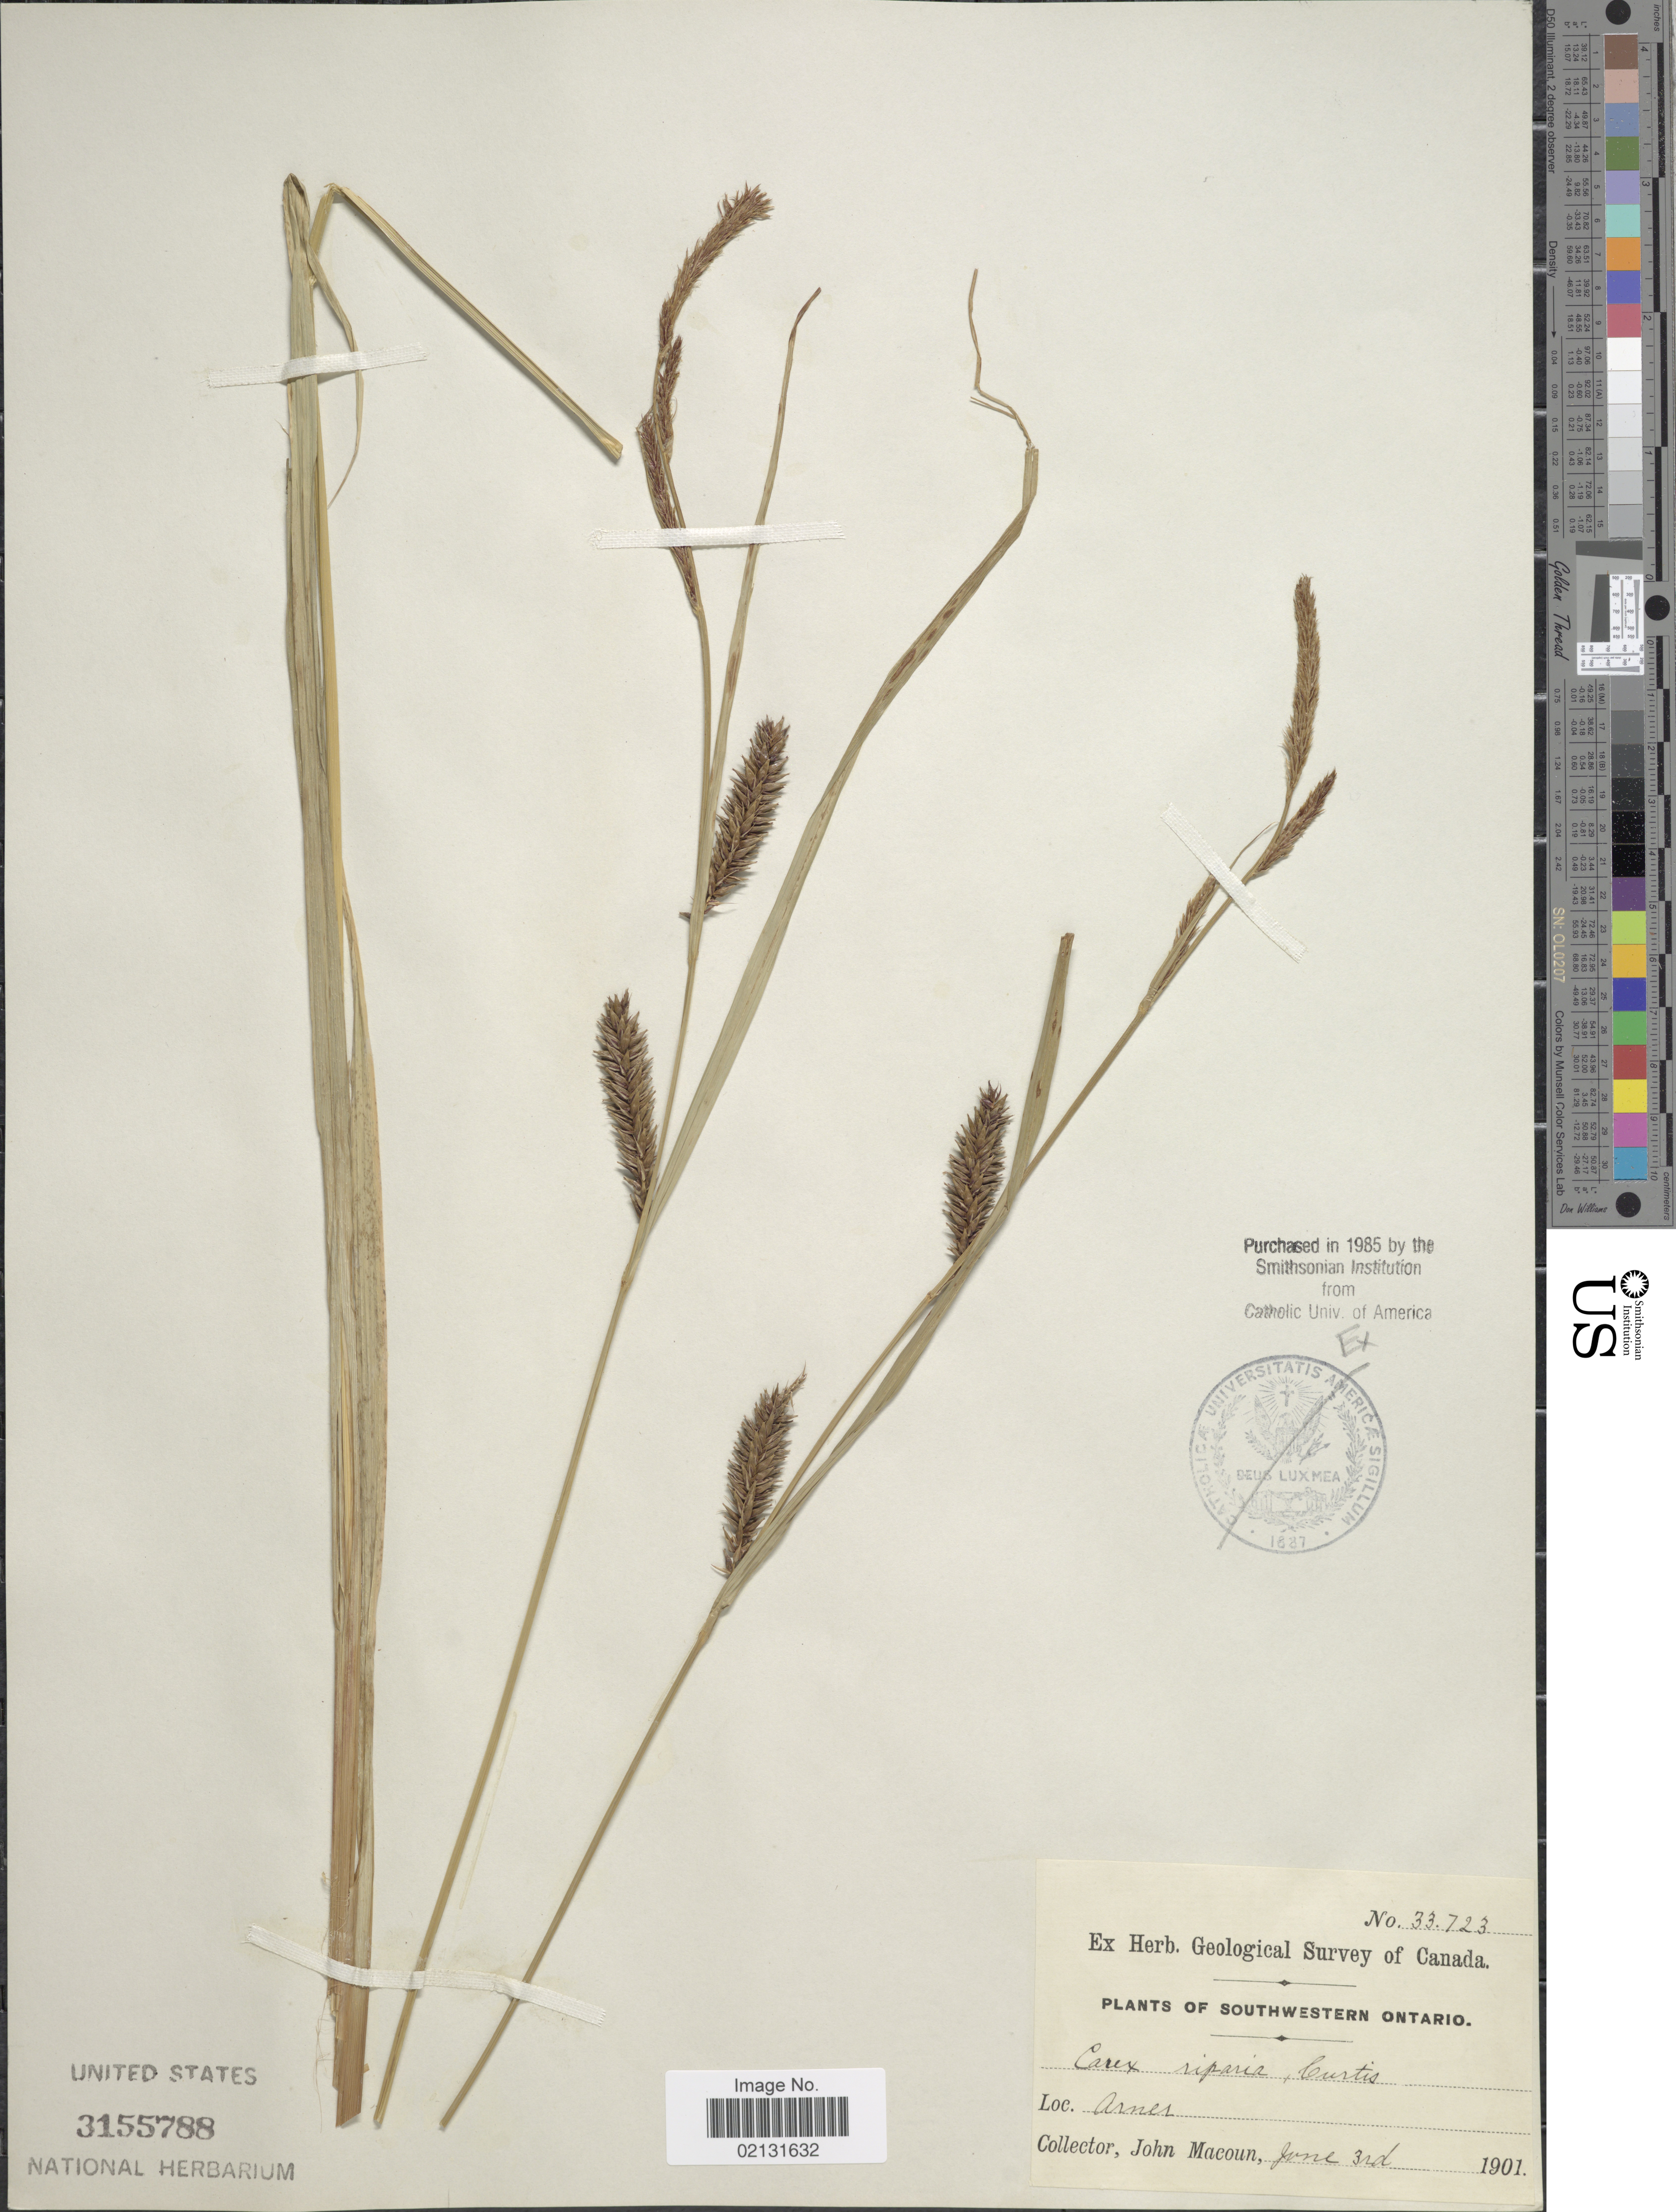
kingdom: Plantae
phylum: Tracheophyta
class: Liliopsida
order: Poales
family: Cyperaceae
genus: Carex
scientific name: Carex riparia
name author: Curtis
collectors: J. Macoun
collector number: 33723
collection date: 1901-06-03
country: Canada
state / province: Ontario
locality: Southwestern Ontario, Arnes.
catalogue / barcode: US 3155788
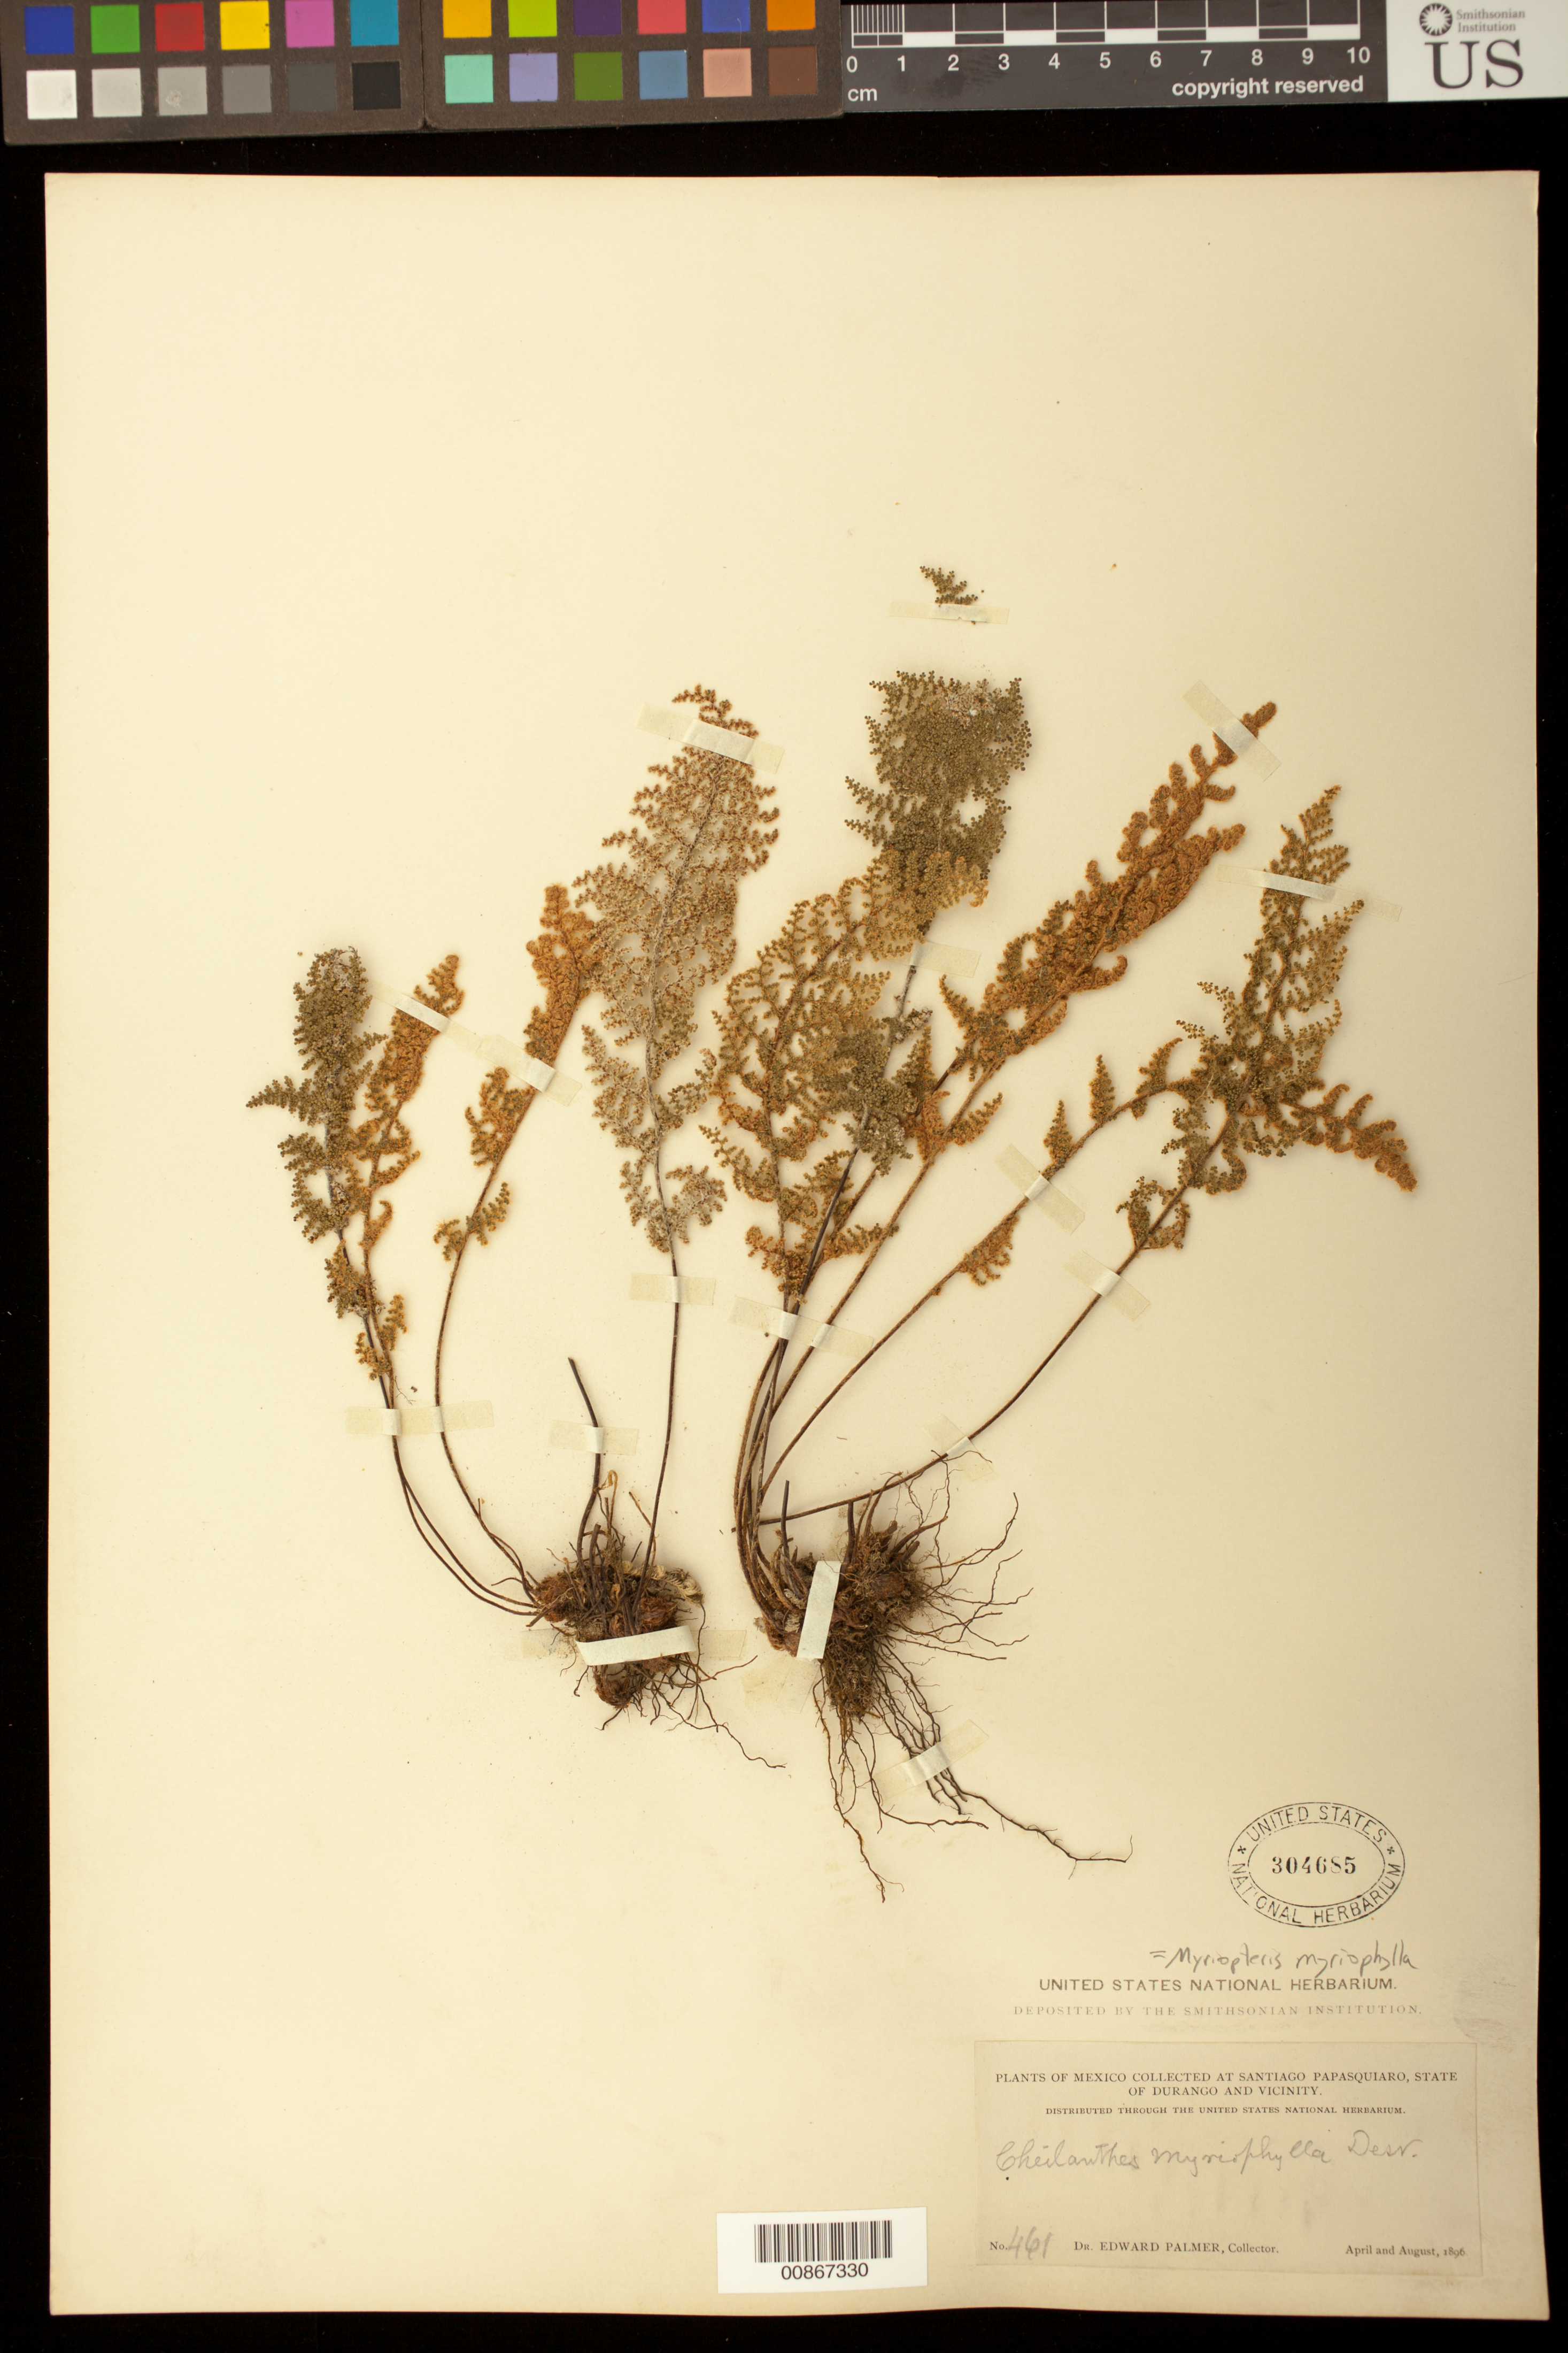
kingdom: Plantae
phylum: Tracheophyta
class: Polypodiopsida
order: Polypodiales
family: Pteridaceae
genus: Myriopteris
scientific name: Myriopteris microphylla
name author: (Sw.) Grusz & Windham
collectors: E. Palmer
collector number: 461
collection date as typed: Apr 1896 to -- Aug 1896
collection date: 1896-04/1896-08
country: Mexico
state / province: Durango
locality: Santiago Papasquiaro, Durango and vicinity.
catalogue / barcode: US 304685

○ ○ ○

### GIVEN EXERCISE
Please rewrite the lines of both items above, substituting "site" for every "locality" and keeping everything else the same. Leave out the pictures.

### RESPONSE BELOW
kingdom: Plantae
phylum: Tracheophyta
class: Liliopsida
order: Poales
family: Cyperaceae
genus: Carex
scientific name: Carex riparia
name author: Curtis
collectors: J. Macoun
collector number: 33723
collection date: 1901-06-03
country: Canada
state / province: Ontario
site: Southwestern Ontario, Arnes.
catalogue / barcode: US 3155788
kingdom: Plantae
phylum: Tracheophyta
class: Polypodiopsida
order: Polypodiales
family: Pteridaceae
genus: Myriopteris
scientific name: Myriopteris microphylla
name author: (Sw.) Grusz & Windham
collectors: E. Palmer
collector number: 461
collection date as typed: Apr 1896 to -- Aug 1896
collection date: 1896-04/1896-08
country: Mexico
state / province: Durango
site: Santiago Papasquiaro, Durango and vicinity.
catalogue / barcode: US 304685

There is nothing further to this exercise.